◆ **Work to complete**:
Every line of the data below should be retyped exactly.

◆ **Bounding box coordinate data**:
/---

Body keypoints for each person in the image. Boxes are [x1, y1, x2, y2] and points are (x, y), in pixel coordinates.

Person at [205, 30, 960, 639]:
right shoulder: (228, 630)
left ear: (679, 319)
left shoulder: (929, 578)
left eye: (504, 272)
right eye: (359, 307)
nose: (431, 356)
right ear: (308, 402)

\---

◆ **Response box**:
Body keypoints for each person in the image. Boxes are [x1, y1, x2, y2] and points are (x, y), in pixel coordinates.

Person at [205, 30, 960, 639]:
right shoulder: (228, 630)
left ear: (679, 319)
left shoulder: (929, 578)
left eye: (504, 272)
right eye: (359, 307)
nose: (431, 356)
right ear: (308, 402)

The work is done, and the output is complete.